■ Consigne 1
Renommez "Q0" en "planeQuery" dans les enregistrements, du début jusqu'à la ligne contenant "var sketch = newSketch(context, id" incluse, et recopiez ces lignes sans autre changement. Laissez les images de côté.

■ Page
2. La SNCF a repris sur un mode constructif les trois grandes injonctions qui lui était adressées, injonctions qui résumaient les principales critiques : "soyez concurrentiel !", "équilibrez votre budget !", "rééquilibrez la province par rapport à Paris !".
  * l'injonction de concurrence est devenue : "spécialisons la ligne TGV aux voyageurs, et installons cette ligne TGV entre Paris et Lyon, là oùla concurrence avec la route et l'avion est la plus forte",
  * l'injonction d'équilibre économique est devenue : "faire du chemin de fer d'aujourd'hui un mode de transport compétitif proposant une vitesse à un meilleur coût que la route ou l'avion",
* l'injonction d'aménagement du territoire est devenue : "compatibilité avec le réseau existant, pénétration dans les grandes villes, desserte du réseau du Sud-Est, accès de tous à la Très Grande Vitesse grâce à des prix honnêtes ".
3. La SNCF a innové en proposant une offre de transport pour laquelle il n'y avait aucune demande avérée. C'est une chose que de postuler à partir de la loi des grands nombres : "quand on augmente vitesse et fréquence de desserte des trains de voyageurs, il y a une hausse mécanique de la demande", c'en est une autre que de construire l'exploitation d'une ligne sur un besoin qui se découvre au fur et à mesure. Le succès de la ligne "Paris Caen Cherbourg", basée sur ce postulat, a joué le rôle du "plus rien ne peut plus être comme avant".
4. Enfin, la SNCF ne s'est pas limitée à l'augmentation de la fréquence sur la ligne "Paris Caen Cherbourg", elle a systématisé son innovation du "besoin qui se découvre au fur et à mesure" dans une infrastructure nouvelle qui remodelait complétement le réseau Sud Est.
Un espace de sens est structuré par un lieu. Ce lieu est doublement inscrit. Il est une partie de cet espace, et simultanément, il donne à l'espace ses propriétés fondamentales.
La philosophie est la démarche qui consiste à restructurer un espace en transformant le lieu qui l'organise. Au delà des différences convenues, la philosophie produit une "différence de la différence", une différance (Jacques Derrida), un dis-pars (Gilles Deleuze).
Avec l'espace SNCF, on a un lieu qui est le service entre deux villes, service qui obéit à une hiérarchie des vitesses, des conforts, et donc des tarifs. A ce service est associée une exploitation, une régulation.

■ Consigne 2
Poursuivez le texte sur la SNCF après sa dernière phrase.

■ Données enregistrées
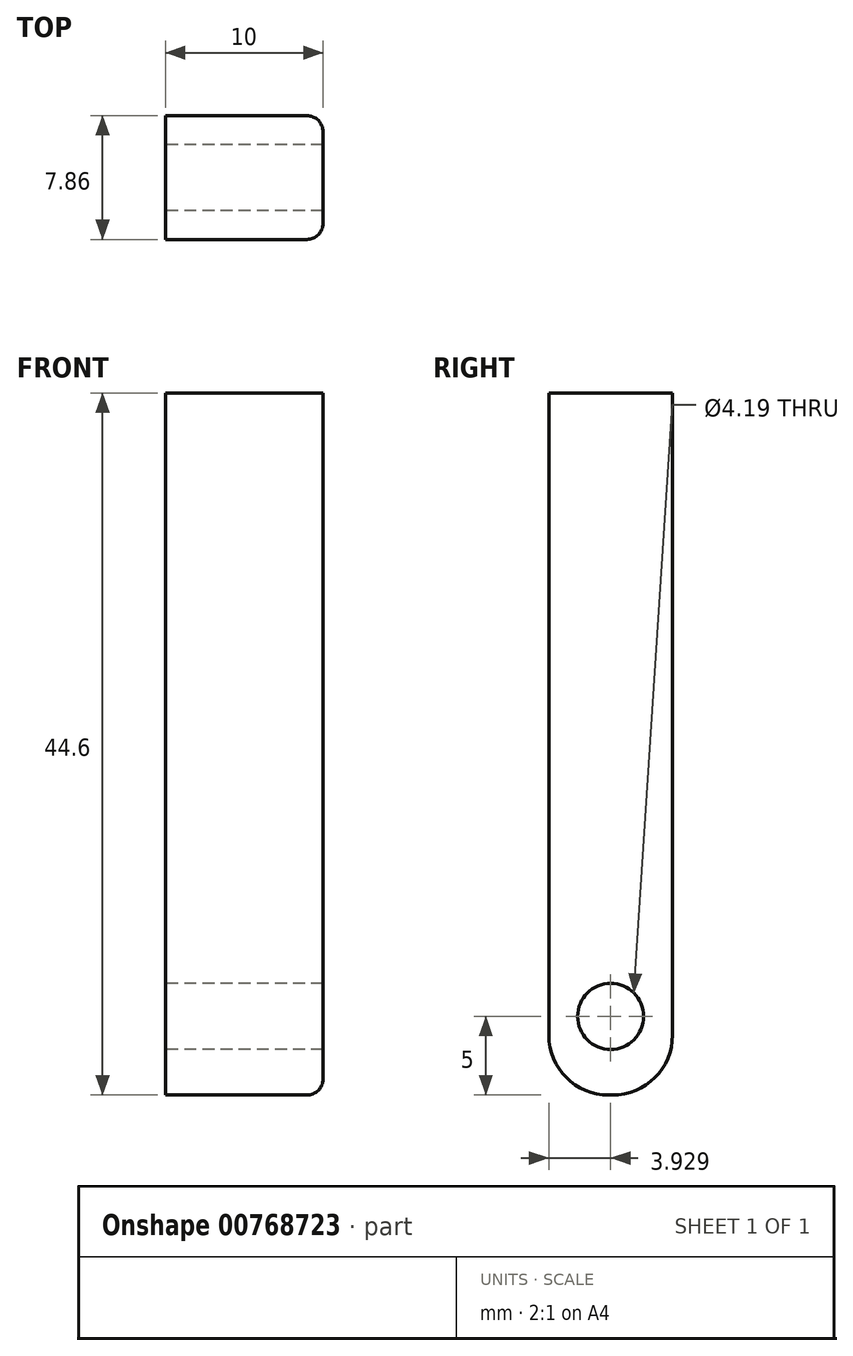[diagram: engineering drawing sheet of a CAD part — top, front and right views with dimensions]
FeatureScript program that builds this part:
annotation { "Feature Type Name" : "Feature", "Feature Type Description" : "" }
export const myFeature = defineFeature(function(context is Context, id is Id, definition is map)
    precondition{}
    {
        {
            var Q0;
            Q0=qCreatedBy(makeId("Right.planeOp"),FACE);
            var sketch = newSketch(context, id + "F0", { "sketchPlane" : qUnion([Q0])});
            skLineSegment(sketch, "E0.bottom", {"start": v(-3.8, 0) * mm, "end": v(-4.05, 0) * mm});
            skLineSegment(sketch, "E0.top", {"start": v(0, 44.6) * mm, "end": v(-7.86, 44.6) * mm});
            skLineSegment(sketch, "E0.left", {"start": v(0, 3.81) * mm, "end": v(0, 44.6) * mm});
            skLineSegment(sketch, "E0.right", {"start": v(-7.86, 3.81) * mm, "end": v(-7.86, 44.6) * mm});
            skLineSegment(sketch, "E1", {"start": v(-7.86, 10) * mm, "end": v(0, 10) * mm, "construction": true});
            skLineSegment(sketch, "E2", {"start": v(-7.86, 10) * mm, "end": v(0, 0) * mm, "construction": true});
            skLineSegment(sketch, "E3", {"start": v(0, 10) * mm, "end": v(-7.86, 0) * mm, "construction": true});
            skCircle(sketch, "E4", {"center": v(-3.93, 5) * mm, "radius": 2.1 * mm});
            skPoint(sketch, "E5.visualSharp", {"position": v(0, 0) * mm});
            skArc(sketch, "E5.filletArc", {"start": v(-3.8, 0) * mm, "mid": v(-1.12, 1.12) * mm, "end": v(0, 3.81) * mm});
            skPoint(sketch, "E6.visualSharp", {"position": v(-7.86, 0) * mm});
            skArc(sketch, "E6.filletArc", {"start": v(-7.86, 3.8) * mm, "mid": v(-6.75, 1.12) * mm, "end": v(-4.05, 0) * mm});
            skSolve(sketch);
        }
        {
            var Q0;
            Q0=makeQuery(id+"F0.imprint","IMPRINT",FACE,{"disambiguationData":[TD([[makeQuery(id+"F0.imprint","IMPRINT",EDGE,{"derivedFrom":sQuery(id+"F0.wireOp",EDGE,"E0.bottom")}),-1.0]])]});
            extrude(context, id + "F1", {"entities" : qUnion([Q0]), "depth" : 10 * mm, "offsetDistance" : 25.4 * mm});
        }
        {
            var Q0;
            Q0=makeQuery(id+"F1.opExtrude","CAP_EDGE",EDGE,{"disambiguationData":[OSD([sQuery(id+"F0.wireOp",EDGE,"E0.left")])],"isStart":false});
            fillet(context, id + "F2", {"entities" : qUnion([Q0]), "radius" : 1.02 * mm, "tangentPropagation" : true, "allowEdgeOverflow" : false});
        }
    });
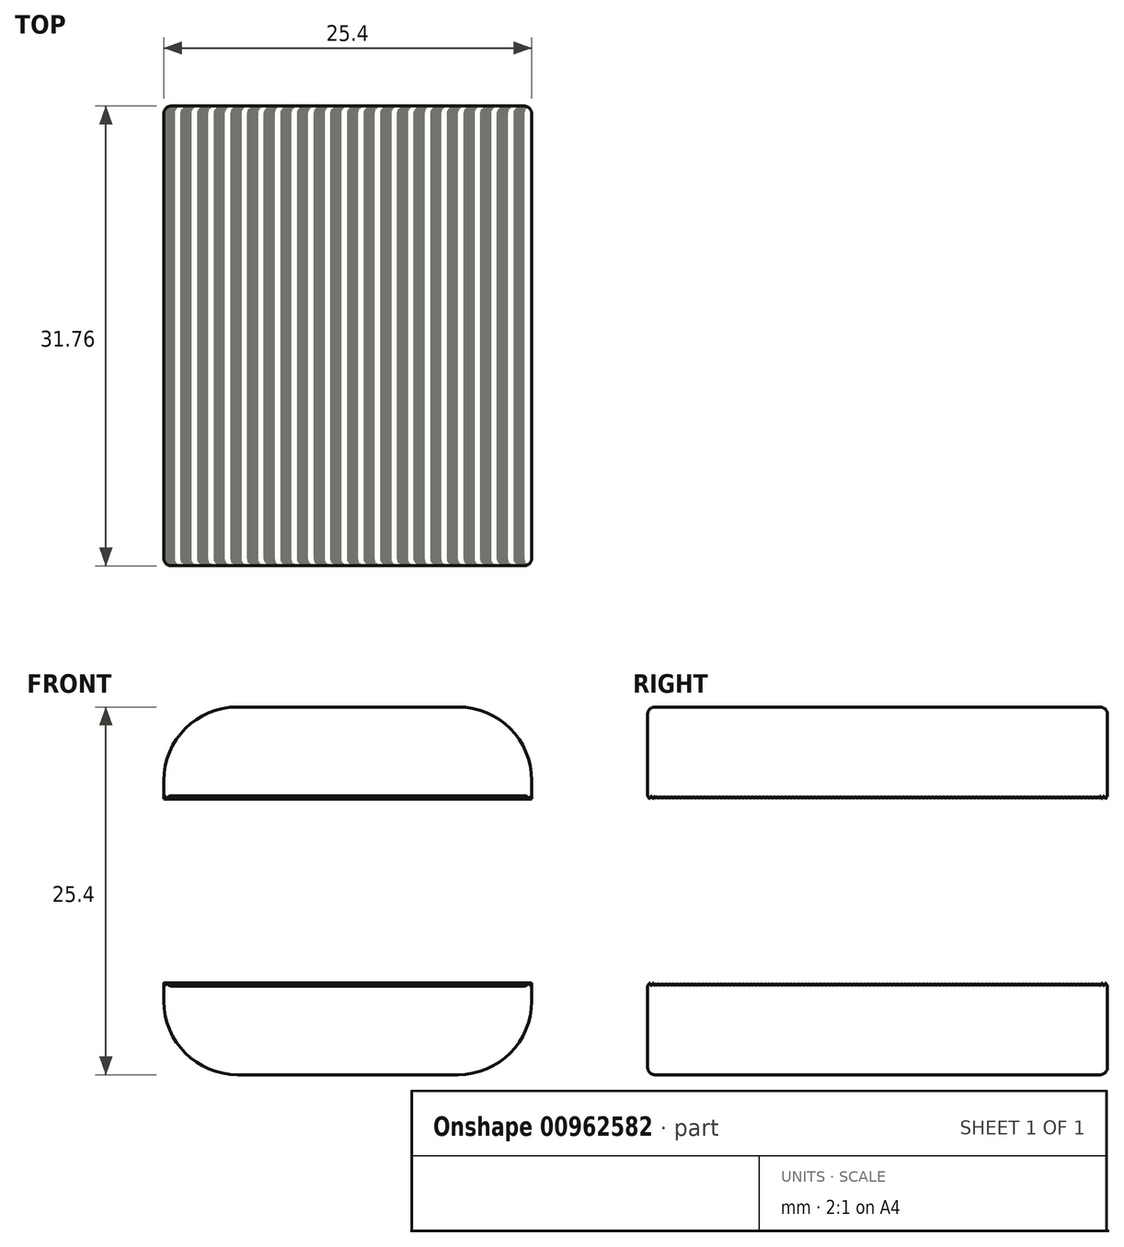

■ Résultat de l'exercice 1
[diagram: engineering drawing sheet of a CAD part — top, front and right views with dimensions]
FeatureScript program that builds this part:
annotation { "Feature Type Name" : "Feature", "Feature Type Description" : "" }
export const myFeature = defineFeature(function(context is Context, id is Id, definition is map)
    precondition{}
    {
        {
            var planeQuery;
            planeQuery=qCreatedBy(makeId("Right.planeOp"),FACE);
            var sketch = newSketch(context, id + "F0", { "sketchPlane" : qUnion([planeQuery])});

■ Résultat de l'exercice 2
Cet espace possède un certain nombre de propriétés. Or, au début des années 60, un certain nombre des propriétés de l'espace SNCF sont contestées par une nouvelle approche du territoire français. La SNCF se retrouve sans lieu. Tout se passe comme si son espace devenait une juxtaposition d'espaces divers, faiblement coordonnés voire contradictoires entre eux.
La philosophie permet à la SNCF de refonder un nouveau lieu de façon à intégrer ces nouvelles propriétés, tout en faisant évoluer ses anciennes propriétés.
Ce qui est en jeu est le maintien du propre. Mais le propre ne se maintient qu'en restructurant son intérieur intime, en retrouvant son fondement originaire, en retrouvant et redessinant toutes les différences par lesquelles il se distinguait.

Le séminaire "L'innovation du TGV au Collège International de Philosophie"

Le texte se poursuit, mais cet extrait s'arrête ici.